Print the rows from the start through the line containing "right wrist: (1110, 785, 4)", inclusive, and copy them without any change.

### SOURCE MATERIAL

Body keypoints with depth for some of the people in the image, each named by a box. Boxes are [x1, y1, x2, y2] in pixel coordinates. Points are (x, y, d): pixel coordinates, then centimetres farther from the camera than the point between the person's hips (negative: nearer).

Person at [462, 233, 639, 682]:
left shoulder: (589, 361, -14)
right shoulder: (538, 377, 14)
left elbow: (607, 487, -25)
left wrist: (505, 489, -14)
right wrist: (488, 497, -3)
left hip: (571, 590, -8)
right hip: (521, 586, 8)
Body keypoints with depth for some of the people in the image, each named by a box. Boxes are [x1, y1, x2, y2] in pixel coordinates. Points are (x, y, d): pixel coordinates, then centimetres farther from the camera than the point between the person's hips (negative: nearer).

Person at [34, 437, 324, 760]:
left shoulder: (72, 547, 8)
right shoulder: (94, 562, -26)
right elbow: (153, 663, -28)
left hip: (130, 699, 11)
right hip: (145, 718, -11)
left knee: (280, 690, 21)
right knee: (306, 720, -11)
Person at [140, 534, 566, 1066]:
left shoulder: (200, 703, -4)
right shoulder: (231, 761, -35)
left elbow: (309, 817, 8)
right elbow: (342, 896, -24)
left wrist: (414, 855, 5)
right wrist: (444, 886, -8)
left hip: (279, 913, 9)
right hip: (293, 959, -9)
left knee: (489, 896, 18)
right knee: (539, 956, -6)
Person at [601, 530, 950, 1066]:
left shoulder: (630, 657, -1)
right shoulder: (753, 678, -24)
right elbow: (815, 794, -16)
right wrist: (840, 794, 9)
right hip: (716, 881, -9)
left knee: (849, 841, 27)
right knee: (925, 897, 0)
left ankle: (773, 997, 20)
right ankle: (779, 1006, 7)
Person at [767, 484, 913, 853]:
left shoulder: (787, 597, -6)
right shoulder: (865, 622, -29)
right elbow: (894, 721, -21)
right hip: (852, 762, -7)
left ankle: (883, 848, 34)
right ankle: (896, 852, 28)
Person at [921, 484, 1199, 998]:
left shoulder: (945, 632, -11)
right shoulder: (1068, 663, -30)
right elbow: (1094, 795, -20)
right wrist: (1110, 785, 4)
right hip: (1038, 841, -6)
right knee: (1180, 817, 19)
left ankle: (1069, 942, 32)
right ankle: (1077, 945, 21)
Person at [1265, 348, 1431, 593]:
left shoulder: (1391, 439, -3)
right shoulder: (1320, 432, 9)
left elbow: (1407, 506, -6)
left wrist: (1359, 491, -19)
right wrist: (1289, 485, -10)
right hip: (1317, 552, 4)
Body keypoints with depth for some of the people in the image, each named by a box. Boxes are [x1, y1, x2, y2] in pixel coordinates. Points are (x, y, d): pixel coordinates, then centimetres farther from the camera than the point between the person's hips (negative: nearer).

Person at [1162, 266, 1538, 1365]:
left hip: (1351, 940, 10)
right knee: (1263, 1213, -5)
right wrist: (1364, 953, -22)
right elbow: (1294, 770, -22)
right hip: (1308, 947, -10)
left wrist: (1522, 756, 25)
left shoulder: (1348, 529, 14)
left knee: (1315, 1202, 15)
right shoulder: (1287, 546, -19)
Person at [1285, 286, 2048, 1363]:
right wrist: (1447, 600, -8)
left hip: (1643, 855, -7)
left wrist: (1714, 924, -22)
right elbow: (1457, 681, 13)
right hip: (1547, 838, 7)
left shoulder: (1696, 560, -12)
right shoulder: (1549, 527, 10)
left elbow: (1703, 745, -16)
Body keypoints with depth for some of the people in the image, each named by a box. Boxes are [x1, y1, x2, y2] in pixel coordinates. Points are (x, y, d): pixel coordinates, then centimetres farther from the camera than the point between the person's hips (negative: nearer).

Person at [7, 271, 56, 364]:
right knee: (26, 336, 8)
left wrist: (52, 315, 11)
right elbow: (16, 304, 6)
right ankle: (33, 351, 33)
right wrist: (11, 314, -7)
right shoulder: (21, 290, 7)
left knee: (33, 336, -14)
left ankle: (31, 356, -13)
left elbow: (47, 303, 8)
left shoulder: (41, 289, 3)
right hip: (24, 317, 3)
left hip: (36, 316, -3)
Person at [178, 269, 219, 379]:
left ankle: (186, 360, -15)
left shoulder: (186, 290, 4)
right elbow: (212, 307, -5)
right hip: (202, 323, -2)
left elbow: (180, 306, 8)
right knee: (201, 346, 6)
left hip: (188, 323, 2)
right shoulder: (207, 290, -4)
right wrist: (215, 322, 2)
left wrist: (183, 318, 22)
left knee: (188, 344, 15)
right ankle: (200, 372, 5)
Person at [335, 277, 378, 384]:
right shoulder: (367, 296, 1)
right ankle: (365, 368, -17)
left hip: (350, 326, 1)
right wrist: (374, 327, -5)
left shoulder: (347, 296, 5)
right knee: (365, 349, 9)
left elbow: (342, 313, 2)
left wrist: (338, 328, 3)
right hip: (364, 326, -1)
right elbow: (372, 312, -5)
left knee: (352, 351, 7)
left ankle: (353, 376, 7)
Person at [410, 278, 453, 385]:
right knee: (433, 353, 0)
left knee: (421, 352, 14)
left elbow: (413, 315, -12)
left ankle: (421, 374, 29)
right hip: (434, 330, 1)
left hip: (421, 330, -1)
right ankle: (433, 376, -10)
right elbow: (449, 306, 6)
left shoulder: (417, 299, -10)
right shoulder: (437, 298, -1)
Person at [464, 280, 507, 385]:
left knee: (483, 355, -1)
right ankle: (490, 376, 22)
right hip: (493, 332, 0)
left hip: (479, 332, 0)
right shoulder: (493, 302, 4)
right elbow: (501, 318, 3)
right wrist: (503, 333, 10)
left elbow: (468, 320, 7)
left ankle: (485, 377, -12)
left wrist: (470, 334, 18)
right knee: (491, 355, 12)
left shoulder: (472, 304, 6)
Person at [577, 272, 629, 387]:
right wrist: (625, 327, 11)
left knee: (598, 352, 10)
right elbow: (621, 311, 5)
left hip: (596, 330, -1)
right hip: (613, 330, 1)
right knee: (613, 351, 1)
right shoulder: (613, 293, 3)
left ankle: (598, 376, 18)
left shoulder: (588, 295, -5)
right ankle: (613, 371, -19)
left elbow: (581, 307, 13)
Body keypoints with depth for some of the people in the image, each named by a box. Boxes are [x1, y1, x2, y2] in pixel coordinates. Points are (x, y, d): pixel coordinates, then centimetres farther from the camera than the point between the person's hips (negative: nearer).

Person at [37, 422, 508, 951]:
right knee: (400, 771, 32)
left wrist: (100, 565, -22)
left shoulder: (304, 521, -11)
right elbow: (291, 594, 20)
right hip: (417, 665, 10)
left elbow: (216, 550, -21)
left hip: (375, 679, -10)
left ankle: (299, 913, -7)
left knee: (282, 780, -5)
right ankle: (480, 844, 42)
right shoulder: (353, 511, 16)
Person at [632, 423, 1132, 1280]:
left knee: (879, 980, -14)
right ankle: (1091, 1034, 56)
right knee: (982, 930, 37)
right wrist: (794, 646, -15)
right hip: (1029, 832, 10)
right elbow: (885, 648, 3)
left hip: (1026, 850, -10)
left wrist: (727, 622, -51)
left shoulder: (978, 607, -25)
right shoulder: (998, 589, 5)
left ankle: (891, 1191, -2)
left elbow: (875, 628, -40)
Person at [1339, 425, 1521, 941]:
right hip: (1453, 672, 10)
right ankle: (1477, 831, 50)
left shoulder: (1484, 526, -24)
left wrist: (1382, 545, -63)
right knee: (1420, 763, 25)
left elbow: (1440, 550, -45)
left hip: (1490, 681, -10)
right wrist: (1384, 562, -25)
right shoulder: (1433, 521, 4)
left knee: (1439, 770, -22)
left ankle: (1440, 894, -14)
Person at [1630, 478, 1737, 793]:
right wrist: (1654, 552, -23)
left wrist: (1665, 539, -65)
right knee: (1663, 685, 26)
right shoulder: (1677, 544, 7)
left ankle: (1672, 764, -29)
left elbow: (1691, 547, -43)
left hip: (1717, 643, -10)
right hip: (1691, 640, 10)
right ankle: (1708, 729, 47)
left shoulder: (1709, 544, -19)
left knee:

######

§ **RESPONSE TO THE TASK**
Body keypoints with depth for some of the people in the image, each named by a box. Boxes are [x1, y1, x2, y2] in pixel coordinates. Points are (x, y, d): pixel coordinates, then centimetres farther from the camera than the point between the person's hips (negative: nearer).

Person at [462, 233, 639, 682]:
left shoulder: (589, 361, -14)
right shoulder: (538, 377, 14)
left elbow: (607, 487, -25)
left wrist: (505, 489, -14)
right wrist: (488, 497, -3)
left hip: (571, 590, -8)
right hip: (521, 586, 8)
Body keypoints with depth for some of the people in the image, each named by a box. Boxes are [x1, y1, x2, y2] in pixel coordinates. Points are (x, y, d): pixel coordinates, then centimetres farther from the camera than the point between the person's hips (negative: nearer).

Person at [34, 437, 324, 760]:
left shoulder: (72, 547, 8)
right shoulder: (94, 562, -26)
right elbow: (153, 663, -28)
left hip: (130, 699, 11)
right hip: (145, 718, -11)
left knee: (280, 690, 21)
right knee: (306, 720, -11)
Person at [140, 534, 566, 1066]:
left shoulder: (200, 703, -4)
right shoulder: (231, 761, -35)
left elbow: (309, 817, 8)
right elbow: (342, 896, -24)
left wrist: (414, 855, 5)
right wrist: (444, 886, -8)
left hip: (279, 913, 9)
right hip: (293, 959, -9)
left knee: (489, 896, 18)
right knee: (539, 956, -6)
Person at [601, 530, 950, 1066]:
left shoulder: (630, 657, -1)
right shoulder: (753, 678, -24)
right elbow: (815, 794, -16)
right wrist: (840, 794, 9)
right hip: (716, 881, -9)
left knee: (849, 841, 27)
right knee: (925, 897, 0)
left ankle: (773, 997, 20)
right ankle: (779, 1006, 7)
Person at [767, 484, 913, 853]:
left shoulder: (787, 597, -6)
right shoulder: (865, 622, -29)
right elbow: (894, 721, -21)
right hip: (852, 762, -7)
left ankle: (883, 848, 34)
right ankle: (896, 852, 28)
Person at [921, 484, 1199, 998]:
left shoulder: (945, 632, -11)
right shoulder: (1068, 663, -30)
right elbow: (1094, 795, -20)
right wrist: (1110, 785, 4)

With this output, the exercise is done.